------ Source passage

# Reusing food from a buffet line



## Luked1281 (Oct 19, 2017)

I currently work at a private school. As I recall once food reaches a buffet line it is dead and cannot be reused. Yet this is a common practice here. I've been having a difficult time finding if this is a violation or not.


----------



## Cdp (Aug 31, 2017)

ok,
yes your right once its out it is out you can't control what happened when the food is out there
someone put their finger in after they picked their nose or did someone put meth in it.

point being it is out of your control hence why it would be binned.

2nd of all you have to look at how long has it been on the buffett and then the cool down side reheating side this includes alot of vairbles
but you know what.... i reckon every chef has used somethig off the buffet once wether it is a fruit bowl or the jus
and yes i have done it not proud of it but i have done it.


----------



## nicko (Oct 5, 2001)

------------
------ Information supplied

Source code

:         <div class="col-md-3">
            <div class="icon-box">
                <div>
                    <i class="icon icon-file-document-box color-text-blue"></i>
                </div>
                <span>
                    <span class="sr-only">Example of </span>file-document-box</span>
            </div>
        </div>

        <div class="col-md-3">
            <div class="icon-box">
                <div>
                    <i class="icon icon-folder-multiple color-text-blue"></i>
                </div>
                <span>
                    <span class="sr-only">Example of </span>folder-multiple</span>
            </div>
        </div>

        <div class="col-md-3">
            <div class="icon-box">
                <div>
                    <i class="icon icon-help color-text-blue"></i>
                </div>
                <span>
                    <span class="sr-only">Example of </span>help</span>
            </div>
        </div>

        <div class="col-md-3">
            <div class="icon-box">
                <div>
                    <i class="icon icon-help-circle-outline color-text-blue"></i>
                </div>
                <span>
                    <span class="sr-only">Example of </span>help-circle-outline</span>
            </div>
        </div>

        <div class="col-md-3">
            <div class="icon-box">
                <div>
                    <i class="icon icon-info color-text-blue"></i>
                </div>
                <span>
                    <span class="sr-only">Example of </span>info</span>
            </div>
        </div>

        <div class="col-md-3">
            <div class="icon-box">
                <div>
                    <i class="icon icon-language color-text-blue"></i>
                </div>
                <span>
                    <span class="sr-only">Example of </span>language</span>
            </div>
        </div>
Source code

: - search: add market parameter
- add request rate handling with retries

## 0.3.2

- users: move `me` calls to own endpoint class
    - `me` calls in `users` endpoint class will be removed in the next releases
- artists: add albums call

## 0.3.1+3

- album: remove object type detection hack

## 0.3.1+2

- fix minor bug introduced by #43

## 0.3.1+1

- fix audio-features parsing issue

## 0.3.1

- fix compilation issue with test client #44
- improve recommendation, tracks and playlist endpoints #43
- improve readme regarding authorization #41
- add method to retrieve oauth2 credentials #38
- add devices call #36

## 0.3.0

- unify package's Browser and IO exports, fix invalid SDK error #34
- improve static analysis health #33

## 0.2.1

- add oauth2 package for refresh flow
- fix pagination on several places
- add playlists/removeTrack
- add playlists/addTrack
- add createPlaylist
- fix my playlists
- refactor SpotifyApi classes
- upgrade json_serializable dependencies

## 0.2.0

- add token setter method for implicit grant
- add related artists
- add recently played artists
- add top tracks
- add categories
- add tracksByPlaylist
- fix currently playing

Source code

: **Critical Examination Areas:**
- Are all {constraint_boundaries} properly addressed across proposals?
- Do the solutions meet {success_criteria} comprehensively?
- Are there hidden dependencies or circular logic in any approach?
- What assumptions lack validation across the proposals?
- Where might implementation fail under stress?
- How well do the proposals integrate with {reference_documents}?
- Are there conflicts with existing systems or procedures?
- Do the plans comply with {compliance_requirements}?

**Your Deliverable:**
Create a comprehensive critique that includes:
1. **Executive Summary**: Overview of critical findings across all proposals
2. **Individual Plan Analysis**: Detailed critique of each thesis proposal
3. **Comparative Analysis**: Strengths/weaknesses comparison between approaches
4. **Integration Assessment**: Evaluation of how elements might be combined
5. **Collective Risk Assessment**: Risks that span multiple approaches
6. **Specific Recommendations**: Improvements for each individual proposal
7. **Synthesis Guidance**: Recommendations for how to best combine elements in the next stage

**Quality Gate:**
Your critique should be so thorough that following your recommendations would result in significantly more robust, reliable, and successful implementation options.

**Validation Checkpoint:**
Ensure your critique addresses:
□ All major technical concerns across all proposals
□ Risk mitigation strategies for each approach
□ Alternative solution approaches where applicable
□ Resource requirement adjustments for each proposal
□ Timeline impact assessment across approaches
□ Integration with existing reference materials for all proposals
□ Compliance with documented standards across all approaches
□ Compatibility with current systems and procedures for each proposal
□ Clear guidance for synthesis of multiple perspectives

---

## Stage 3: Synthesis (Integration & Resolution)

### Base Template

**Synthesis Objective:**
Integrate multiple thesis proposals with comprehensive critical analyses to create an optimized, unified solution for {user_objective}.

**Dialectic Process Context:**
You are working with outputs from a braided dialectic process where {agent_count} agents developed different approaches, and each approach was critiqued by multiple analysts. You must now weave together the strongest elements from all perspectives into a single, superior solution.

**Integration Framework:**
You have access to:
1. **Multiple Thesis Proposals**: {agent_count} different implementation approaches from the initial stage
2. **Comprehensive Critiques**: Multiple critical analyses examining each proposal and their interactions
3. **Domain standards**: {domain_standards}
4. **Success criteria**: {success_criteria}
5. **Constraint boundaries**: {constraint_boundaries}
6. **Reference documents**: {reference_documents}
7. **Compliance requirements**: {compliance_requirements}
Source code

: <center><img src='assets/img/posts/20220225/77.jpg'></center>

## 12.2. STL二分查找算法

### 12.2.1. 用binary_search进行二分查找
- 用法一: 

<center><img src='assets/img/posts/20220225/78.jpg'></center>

------------

§ **Tasks to complete**:
1. Write out the passage from the buffet food thread starting with "2nd of all you" and going on through "(Oct 5, 2001)".
2. According to the buffet food thread, where does the person who started it work?
3. Proceed with the forum thread about reusing buffet food, continuing from the point where it stops.

§ **Answer set**:
1.
2nd of all you have to look at how long has it been on the buffett and then the cool down side reheating side this includes alot of vairbles
but you know what.... i reckon every chef has used somethig off the buffet once wether it is a fruit bowl or the jus
and yes i have done it not proud of it but i have done it.


----------



## nicko (Oct 5, 2001)

2. At a private school.

3.
It really depends on the food matter right and how long it has been exposed. For example if you have bread that has been out I see no issue with preparing breadcrumbs from it. If you have say a cold chicken salad appetizer then the risk is too high so no. If it is baked potatoes I would keep them and use them in a soup or meatloaf myself. 

Can you be more specific about what type of food is being reused?

In my cooking history I once worked at a restaurant that served chips and salsa and the restaurant re-used the chips that were not eaten. Yuck.


----------



## lagom (Sep 5, 2012)

I’d like to add my two cents worth. Part of my business is cooking for for a private school, from scratch, for 1200 students and teachers grades 3 to 9. We cook everything thing at one school and transport about 1/2 down the street to a second facility. 

If it hits the buffet it go in the bin. Period. Kids and teachers self serve thus I have no idea( nor do I want to know) where their grubby little paws have been. This includes hot, cold,daily soup, bread, butter and other spreads. Only thing saved is oil and vinegar that are served from their bottles. To control waste is easy. We know how many are coming every day, and when. We don’t refill later in the day except for what we anticipate we will need and we cook in batches. Our waste is minimal of prepared food. 

Food that goes to the second serving area down the street is resuplied half way through service so waste is controlled there also.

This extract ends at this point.